Die neolithische Umwälzung brachte neben Kulturtechniken auch frisches Erbgut aus dem Nahen Osten nach Europa. Noch lange danach mischte sich aber überall Wildbeuterblut in den Genpool.
DNA-Entnahme aus Schädel

Es dauerte lange Zeit, um herauszufinden, wie sich Europas Genpool seit der vor schätzungsweise 12 000 Jahren aus dem Nahen Osten einsickernden "neolithischen Umwälzung" verändert hat – allmählich gewinnt die Wissenschaft aber doch ein eindeutigeres Bild. Dabei hilft heute vor allem technischer Fortschritt, der den Genarchäologen einen nicht zurückextrapolierten, sondern ganz direkten Einblick in das Erbgut längst verstorbener Bevölkerungsschichten erlaubt. So hat das Team um David Reich von der Harvard Medical School nun die alten Gene von gleich 180 Menschen analysieren können, die zwischen 6000 und 2200 vor der Zeitenwende auf dem Gebiet des heutigen Ungarn, Spanien und Deutschland lebten. Am Ende bestätigt der Vergleich ihrer DNA mit modernem Erbgut erneut eine schon lange formulierte und naheliegende Hypothese: Europas Genpool entstand durch fröhliche Vermischung von Migranten mit Einheimischen und sorgte für einen recht bunten Flickenteppich. Allerdings: Subtile lokale Besonderheiten als Erbe der Steinzeit sind bei genauem Hinsehen durchaus noch zu erkennen.

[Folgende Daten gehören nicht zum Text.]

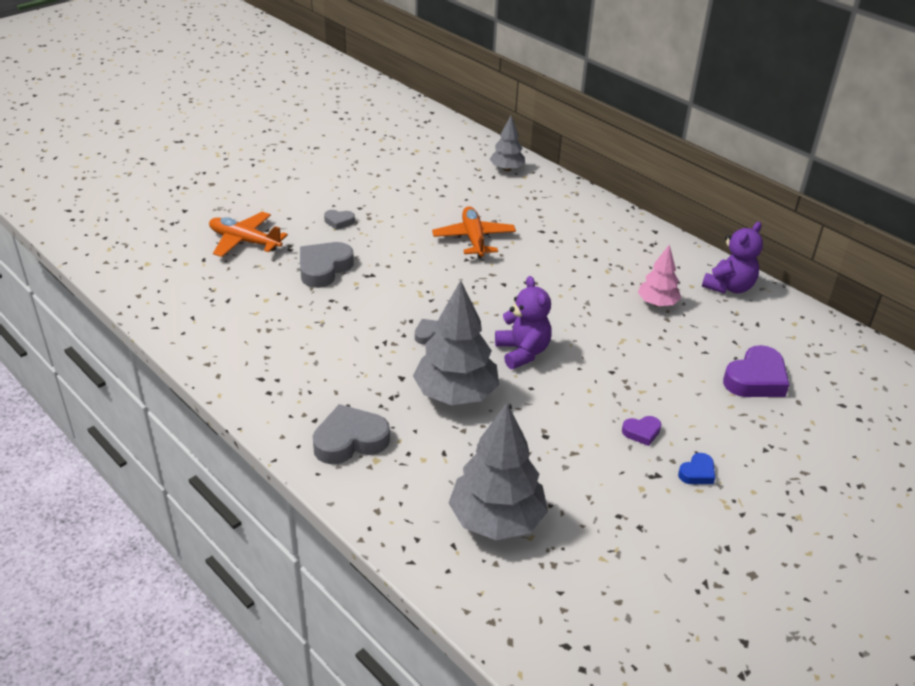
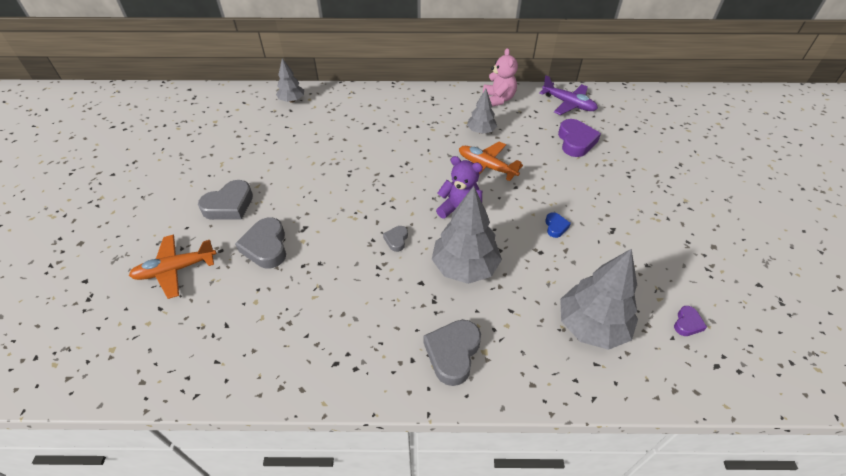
camera: 45 degrees left, 10 degrees up
grey heart [324,210,355,230] -> grey heart [198,180,253,220], size x1.93
orange plane [432,206,516,258] -> orange plane moved to [459,142,523,181]
purple heart [622,416,661,446] -> purple heart moved to [674,306,707,336]
pink tree [638,245,681,307] -> grey tree [467,89,497,134]
blue heart [678,453,715,484] -> blue heart moved to [545,212,571,238]
purple teddy bear [702,222,763,294] -> pink teddy bear [483,48,518,107]
none -> purple plane [539,75,598,115]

Skelett aus der frühen Jungsteinzeit | Forschern gelingt es mittlerweile sogar, das Erbgut von lange Verstorbenen gründlich zu analysieren. In jüngste Studien gingen auch die Genvarianten dieses Menschen ein, der in der frühen Jungsteinzeit auf dem Gebiet des heutigen Ungarn lebte.

Über eine Spanne von drei Jahrtausenden, so die Auswertung der Gendaten, mischten sich zu unterschiedlichen Zeitpunkten und an verschiedenen Orten aus dem Südosten vordringende einwandernde Menschen – die neue landwirtschaftliche Technologie im Gepäck – mit Einheimischen. Der Genfluss veränderte sich dabei regional uneinheitlich: Überall, wo die anatolischen Farmer einwanderten, mischten sie sich mit den einheimischen Wildbeutern, die Europa seit der mittleren Steinzeit besiedelten. Im Prinzip hatten Genforscher dieses Ergebnis längst erwartet – die Theorie einer "demischen Diffusion", nach der bei der neolithischen Umwälzung vom Wildbeutertum zur Landwirtschaft die alten Jäger und Sammler nur die Kulturtechniken (nicht aber das Erbgut) von den Einwanderern übernahmen, gilt als überholt.

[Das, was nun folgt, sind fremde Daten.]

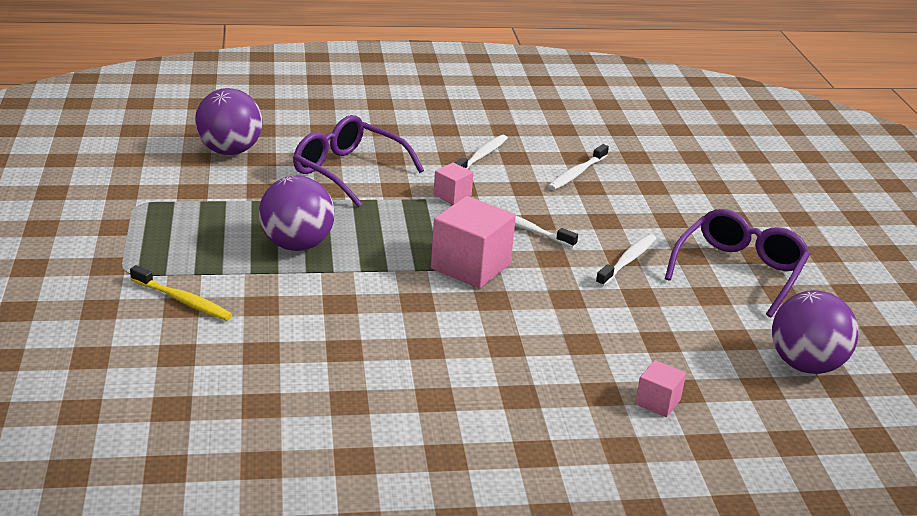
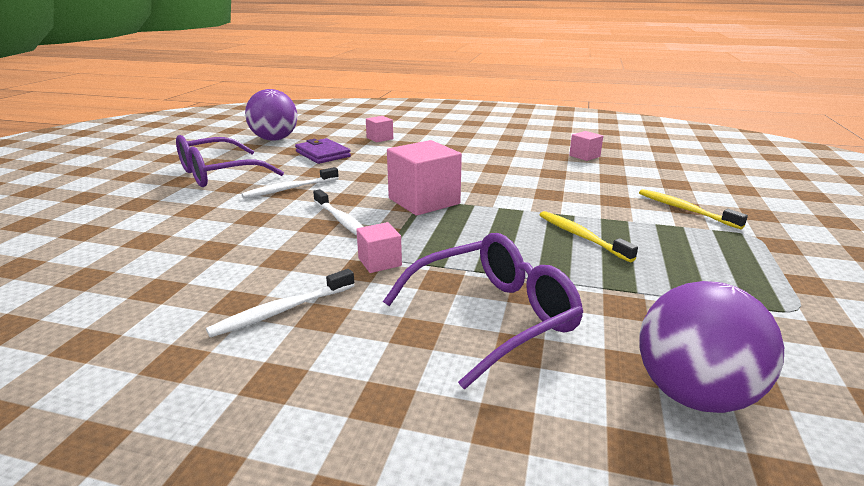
camera: 155 degrees left, 5 degrees down
purple ball [259,176,335,251] -> yellow toothbrush [539,211,638,262]
purple glasses [293,115,424,208] -> purple glasses turned 90 degrees counterclockwise [383,233,583,389]
white toothbrush [548,144,609,190] -> none
none -> purple wallet [295,138,351,164]
none -> pink cube [569,131,603,161]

Das Mosaik ist allerdings kleinteilig: Man findet beispielsweise archäologische Hinweise darauf, dass Wildbeuter und Farmer in der Übergangszeit auch lange räumlich nahe, aber unabhängig voneinander koexistiert haben. Zudem war unklar, ob es eine einheitliche Welle mit sich überall ähnelnden Mustern gab oder ob sich deutliche regionale Unterschiede abzeichneten. Tatsächlich zeigt sich nun ein überraschend einheitliches Bild. Ob an der Donau vor rund acht Jahrtausenden oder später in West- und Zentraleuropa: Zwar beginnt mit der Jungsteinzeit ein unverkennbarer Zustrom der Farmer-Gene aus dem Nahen Osten, stets aber mischte sich vor Ort auch das Erbgut der Alteingesessenen zu einem regional identifizierbaren Mix. Sicher falsch bleibt damit auch die alte Gegenthese zur überholten Hypothese der "demischen Diffusion", nach der die technologisch überlegenen Neuankömmlinge überall, wo sie ankamen, die Bevölkerung einfach vollständig ersetzt haben.